Slack - Webhook-based with formatted messages:

SLACK_WEBHOOK_URL=https://hooks.slack.com/services/...

Discord - Webhook-based with embeds:

DISCORD_WEBHOOK_URL=https://discord.com/api/webhooks/...

See EMAIL_SETUP_GUIDE.md for detailed email setup.

---

SDK & CLI

The @rewind/sdk package (packages/sdk/) provides a CLI and TypeScript client for interacting with the Rewind backend.

CLI Commands

cd packages/sdk

bun run src/cli.ts sessions list                    # list sessions
bun run src/cli.ts sessions list --limit 50         # paginated
bun run src/cli.ts sessions get <id>                # session details
bun run src/cli.ts sessions export -o out.json      # export to file
bun run src/cli.ts sessions export -q 'status>=400' # export filtered
bun run src/cli.ts sessions clear                   # clear all

bun run src/cli.ts query 'method == "POST"'         # RQL query
bun run src/cli.ts query 'status == 5xx' -f json    # as JSON

bun run src/cli.ts capture status                   # agent status
bun run src/cli.ts capture start                    # start agent
bun run src/cli.ts capture stop                     # stop agent
bun run src/cli.ts capture restart                  # restart

bun run src/cli.ts alerts list                      # list rules
bun run src/cli.ts alerts toggle <id>               # toggle rule
bun run src/cli.ts alerts delete <id>               # delete rule

bun run src/cli.ts stats                            # traffic stats
bun run src/cli.ts health                           # health check
bun run src/cli.ts config show                      # CLI config
bun run src/cli.ts config set url http://host:8000  # change backend URL

TypeScript Client

import { RewindClient } from '@rewind/sdk';

const client = new RewindClient({ baseUrl: 'http://localhost:8000' });
const { sessions } = await client.sessions.list();
const { sessions: filtered } = await client.sessions.query('status >= 400');
const status = await client.capture.status();

---

Request Replay

1. Open any session detail page
2. Click Replay Request
3. View the response (status, headers, body, timing)

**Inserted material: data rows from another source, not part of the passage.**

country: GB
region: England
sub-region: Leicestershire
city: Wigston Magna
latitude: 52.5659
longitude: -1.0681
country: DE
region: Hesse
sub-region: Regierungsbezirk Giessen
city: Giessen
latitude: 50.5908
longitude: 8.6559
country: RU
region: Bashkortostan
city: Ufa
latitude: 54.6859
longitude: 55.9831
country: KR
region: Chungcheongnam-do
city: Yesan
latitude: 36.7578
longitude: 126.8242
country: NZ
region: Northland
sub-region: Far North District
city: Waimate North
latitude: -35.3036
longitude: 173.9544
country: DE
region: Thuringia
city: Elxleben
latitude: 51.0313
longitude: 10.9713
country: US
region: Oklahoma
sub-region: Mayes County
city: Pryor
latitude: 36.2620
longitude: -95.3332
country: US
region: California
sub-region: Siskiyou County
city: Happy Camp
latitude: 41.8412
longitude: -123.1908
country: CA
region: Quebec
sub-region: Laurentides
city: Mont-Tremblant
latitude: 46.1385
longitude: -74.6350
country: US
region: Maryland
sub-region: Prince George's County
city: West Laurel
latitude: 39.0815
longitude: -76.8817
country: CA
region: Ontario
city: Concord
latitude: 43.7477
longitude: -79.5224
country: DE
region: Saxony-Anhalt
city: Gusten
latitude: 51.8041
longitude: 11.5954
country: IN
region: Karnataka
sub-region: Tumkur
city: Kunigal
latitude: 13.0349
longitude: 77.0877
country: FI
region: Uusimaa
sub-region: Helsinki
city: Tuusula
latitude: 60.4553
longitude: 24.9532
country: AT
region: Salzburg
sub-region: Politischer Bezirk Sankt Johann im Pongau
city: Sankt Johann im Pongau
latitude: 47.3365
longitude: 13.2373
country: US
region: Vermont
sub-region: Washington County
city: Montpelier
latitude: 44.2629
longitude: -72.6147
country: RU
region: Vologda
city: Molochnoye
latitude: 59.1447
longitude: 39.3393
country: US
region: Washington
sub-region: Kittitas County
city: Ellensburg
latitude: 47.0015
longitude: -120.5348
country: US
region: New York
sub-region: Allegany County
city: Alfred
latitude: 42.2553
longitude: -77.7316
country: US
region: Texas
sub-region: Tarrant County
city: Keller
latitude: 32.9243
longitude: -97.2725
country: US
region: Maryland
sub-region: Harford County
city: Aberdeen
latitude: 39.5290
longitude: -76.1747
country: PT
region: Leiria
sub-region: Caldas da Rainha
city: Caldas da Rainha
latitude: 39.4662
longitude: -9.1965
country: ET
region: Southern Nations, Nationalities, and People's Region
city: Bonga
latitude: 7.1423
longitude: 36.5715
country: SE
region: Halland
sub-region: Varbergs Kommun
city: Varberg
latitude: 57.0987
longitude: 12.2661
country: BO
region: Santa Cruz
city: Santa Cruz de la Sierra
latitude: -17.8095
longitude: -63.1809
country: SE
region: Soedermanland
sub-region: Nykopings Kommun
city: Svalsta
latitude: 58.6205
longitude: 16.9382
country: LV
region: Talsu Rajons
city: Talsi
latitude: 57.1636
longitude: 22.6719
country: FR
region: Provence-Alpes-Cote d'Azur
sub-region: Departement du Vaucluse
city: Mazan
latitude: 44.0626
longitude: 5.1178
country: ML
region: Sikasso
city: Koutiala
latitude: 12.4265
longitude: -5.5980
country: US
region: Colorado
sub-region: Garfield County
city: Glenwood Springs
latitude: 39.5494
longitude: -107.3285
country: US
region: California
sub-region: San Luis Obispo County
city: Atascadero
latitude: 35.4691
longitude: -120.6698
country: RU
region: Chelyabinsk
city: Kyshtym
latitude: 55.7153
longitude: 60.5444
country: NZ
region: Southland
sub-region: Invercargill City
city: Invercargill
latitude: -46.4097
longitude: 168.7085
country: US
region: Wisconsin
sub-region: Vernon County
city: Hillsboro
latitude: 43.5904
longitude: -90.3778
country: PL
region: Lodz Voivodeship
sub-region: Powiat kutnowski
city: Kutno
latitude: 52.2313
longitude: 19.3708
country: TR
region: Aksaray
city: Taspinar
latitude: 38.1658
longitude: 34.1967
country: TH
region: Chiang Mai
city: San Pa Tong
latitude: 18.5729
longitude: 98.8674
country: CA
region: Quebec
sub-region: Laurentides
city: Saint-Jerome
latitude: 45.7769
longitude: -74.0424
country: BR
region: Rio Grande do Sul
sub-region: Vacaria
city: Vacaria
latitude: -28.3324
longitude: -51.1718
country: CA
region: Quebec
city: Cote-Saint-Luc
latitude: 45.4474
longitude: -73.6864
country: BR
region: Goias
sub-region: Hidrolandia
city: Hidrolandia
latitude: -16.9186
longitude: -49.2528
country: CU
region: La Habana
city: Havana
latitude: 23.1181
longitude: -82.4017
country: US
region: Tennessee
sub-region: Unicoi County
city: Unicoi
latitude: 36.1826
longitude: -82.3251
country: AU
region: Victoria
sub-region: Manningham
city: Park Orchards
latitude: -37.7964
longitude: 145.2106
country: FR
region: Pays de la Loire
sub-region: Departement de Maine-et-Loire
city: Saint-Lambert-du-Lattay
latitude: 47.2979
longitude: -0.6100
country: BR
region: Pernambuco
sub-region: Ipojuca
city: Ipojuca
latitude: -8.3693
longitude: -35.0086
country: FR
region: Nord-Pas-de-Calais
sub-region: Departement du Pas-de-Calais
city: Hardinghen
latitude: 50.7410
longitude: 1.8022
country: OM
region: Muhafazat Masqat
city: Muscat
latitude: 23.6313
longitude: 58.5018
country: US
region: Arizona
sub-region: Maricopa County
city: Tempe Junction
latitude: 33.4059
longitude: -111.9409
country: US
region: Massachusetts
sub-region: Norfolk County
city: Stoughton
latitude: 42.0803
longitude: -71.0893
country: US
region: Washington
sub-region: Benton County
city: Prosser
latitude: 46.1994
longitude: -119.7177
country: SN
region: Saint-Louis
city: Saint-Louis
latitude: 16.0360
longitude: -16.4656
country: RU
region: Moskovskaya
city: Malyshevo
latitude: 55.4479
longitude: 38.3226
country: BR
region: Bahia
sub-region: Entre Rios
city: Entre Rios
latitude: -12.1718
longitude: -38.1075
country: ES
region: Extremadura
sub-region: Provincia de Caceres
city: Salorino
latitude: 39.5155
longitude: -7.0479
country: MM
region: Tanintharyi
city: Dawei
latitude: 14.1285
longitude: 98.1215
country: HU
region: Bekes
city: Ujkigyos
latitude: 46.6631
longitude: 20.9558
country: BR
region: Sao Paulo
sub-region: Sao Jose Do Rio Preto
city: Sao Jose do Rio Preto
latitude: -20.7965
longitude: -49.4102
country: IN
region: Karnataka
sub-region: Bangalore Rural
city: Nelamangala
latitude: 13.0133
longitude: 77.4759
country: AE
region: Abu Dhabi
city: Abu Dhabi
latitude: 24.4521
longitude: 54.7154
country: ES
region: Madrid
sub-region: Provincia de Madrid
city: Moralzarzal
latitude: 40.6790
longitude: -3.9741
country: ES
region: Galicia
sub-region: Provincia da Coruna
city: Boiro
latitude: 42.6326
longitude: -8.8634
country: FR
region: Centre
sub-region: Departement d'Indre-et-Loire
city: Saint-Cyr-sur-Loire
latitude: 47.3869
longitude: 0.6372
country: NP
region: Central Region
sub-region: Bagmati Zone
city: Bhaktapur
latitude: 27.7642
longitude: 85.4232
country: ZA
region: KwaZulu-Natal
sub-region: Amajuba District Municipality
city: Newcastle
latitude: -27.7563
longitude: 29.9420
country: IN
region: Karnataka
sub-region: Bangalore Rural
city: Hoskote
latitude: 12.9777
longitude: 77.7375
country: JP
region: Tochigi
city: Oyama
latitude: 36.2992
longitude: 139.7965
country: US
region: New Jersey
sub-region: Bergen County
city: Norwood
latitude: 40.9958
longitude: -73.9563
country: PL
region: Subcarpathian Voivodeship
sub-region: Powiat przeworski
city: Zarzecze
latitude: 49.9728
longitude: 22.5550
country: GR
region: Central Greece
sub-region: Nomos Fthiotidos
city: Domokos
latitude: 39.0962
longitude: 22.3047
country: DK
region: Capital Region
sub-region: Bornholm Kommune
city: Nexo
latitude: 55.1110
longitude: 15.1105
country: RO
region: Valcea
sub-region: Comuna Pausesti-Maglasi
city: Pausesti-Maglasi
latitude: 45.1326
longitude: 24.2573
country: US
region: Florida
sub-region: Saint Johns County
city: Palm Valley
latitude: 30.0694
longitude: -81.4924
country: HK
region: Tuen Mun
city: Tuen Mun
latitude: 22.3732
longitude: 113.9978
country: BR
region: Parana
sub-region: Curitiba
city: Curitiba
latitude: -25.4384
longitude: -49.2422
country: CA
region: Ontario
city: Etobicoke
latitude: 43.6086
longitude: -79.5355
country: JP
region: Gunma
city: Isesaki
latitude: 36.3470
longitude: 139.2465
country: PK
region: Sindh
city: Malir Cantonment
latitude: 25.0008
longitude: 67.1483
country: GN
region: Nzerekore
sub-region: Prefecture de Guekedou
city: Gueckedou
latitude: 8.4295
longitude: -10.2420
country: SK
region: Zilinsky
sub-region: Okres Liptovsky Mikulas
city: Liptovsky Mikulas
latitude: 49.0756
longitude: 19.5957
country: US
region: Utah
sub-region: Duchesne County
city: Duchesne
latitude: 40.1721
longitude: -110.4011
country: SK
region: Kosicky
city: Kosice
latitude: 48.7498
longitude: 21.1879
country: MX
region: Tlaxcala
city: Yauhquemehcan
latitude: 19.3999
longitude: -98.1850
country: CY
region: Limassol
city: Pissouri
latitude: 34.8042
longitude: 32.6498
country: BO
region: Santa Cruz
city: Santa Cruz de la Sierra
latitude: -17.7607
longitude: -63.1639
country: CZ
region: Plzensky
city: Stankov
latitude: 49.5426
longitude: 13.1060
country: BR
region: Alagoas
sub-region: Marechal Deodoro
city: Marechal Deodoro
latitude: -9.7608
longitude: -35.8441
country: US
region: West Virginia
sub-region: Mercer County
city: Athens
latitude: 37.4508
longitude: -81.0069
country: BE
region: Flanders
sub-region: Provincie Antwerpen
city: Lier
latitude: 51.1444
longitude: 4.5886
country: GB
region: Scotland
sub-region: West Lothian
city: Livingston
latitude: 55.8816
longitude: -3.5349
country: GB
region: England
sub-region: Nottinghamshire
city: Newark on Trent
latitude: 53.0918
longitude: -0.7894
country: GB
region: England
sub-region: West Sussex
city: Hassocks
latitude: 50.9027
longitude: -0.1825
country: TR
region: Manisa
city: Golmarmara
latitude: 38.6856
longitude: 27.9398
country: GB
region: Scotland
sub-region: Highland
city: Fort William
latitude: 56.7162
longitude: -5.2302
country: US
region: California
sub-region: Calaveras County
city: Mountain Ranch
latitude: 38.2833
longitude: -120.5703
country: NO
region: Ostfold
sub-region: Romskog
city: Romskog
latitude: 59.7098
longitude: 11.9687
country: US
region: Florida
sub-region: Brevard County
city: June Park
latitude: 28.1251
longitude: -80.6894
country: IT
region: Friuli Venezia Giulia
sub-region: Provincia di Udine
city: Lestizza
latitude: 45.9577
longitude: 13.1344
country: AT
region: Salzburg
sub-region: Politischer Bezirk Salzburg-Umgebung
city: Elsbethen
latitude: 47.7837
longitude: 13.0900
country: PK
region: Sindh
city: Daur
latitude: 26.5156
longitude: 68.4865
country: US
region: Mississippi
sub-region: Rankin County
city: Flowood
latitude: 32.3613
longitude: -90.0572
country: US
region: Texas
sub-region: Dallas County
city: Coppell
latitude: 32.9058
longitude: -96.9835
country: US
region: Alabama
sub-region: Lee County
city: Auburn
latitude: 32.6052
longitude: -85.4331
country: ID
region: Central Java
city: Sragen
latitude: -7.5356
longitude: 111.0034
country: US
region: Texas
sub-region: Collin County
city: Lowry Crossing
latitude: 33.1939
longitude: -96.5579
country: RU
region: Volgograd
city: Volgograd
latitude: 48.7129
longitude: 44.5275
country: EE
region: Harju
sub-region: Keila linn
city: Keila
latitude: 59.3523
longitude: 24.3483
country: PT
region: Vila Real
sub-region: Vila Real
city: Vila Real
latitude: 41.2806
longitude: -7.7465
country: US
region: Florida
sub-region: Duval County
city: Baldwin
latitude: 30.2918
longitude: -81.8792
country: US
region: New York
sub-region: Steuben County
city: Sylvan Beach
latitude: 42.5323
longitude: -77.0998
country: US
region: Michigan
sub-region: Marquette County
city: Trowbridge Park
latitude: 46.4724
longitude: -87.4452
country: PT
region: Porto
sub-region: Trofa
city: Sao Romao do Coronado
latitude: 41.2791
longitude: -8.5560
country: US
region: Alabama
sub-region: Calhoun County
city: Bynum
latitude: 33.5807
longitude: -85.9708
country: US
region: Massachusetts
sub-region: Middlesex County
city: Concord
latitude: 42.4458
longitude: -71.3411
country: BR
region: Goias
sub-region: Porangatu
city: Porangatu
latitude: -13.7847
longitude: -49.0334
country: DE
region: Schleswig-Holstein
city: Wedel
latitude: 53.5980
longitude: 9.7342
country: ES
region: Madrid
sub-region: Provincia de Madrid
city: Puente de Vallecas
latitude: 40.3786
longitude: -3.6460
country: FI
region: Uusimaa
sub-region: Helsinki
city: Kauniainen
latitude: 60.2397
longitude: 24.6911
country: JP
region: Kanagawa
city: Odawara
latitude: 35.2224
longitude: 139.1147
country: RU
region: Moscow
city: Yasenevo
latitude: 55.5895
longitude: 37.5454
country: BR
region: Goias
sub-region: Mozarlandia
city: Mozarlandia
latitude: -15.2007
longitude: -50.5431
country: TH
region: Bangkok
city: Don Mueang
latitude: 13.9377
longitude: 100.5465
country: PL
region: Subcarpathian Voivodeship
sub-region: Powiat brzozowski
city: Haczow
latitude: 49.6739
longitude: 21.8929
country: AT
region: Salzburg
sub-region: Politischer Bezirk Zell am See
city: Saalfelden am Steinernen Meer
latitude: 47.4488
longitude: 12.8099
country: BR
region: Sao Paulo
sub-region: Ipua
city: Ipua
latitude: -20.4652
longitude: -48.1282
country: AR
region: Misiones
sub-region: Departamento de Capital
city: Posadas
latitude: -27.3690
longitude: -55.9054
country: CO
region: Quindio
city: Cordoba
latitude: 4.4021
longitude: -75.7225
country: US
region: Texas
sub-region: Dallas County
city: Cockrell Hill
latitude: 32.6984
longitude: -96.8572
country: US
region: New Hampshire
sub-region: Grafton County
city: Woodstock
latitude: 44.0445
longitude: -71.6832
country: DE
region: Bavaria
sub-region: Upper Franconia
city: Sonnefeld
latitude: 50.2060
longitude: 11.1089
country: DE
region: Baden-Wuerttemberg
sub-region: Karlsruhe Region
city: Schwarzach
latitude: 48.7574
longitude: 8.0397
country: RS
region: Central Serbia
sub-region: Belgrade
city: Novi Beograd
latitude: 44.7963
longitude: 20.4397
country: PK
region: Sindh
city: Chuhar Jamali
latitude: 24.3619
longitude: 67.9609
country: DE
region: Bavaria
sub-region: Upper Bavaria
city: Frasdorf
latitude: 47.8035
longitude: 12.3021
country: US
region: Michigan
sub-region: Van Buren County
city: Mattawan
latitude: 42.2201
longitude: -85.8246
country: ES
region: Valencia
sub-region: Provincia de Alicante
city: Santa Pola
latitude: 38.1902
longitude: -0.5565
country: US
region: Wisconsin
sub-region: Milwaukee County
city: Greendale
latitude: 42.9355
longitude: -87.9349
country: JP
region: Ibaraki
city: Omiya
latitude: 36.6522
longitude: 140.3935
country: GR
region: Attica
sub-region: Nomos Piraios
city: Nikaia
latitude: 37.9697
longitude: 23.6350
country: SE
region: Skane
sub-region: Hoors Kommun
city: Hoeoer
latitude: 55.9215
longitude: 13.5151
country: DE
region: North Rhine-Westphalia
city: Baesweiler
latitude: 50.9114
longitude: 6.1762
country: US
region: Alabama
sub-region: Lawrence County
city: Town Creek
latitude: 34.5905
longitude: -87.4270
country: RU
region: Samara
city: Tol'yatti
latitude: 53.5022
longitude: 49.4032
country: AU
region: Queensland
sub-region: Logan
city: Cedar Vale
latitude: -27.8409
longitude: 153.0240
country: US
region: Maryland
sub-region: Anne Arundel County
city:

Replays are sent from the backend server, not the browser.

---

FAQ

Why are sessions "Pending"? The request was captured but no response received yet.

Can I capture HTTPS? Rewind captures encrypted packets but cannot decrypt HTTPS without a MITM proxy.

What's the performance impact? The C++ agent is optimized for minimal overhead. The Bun backend and SvelteKit frontend are designed for real-time performance.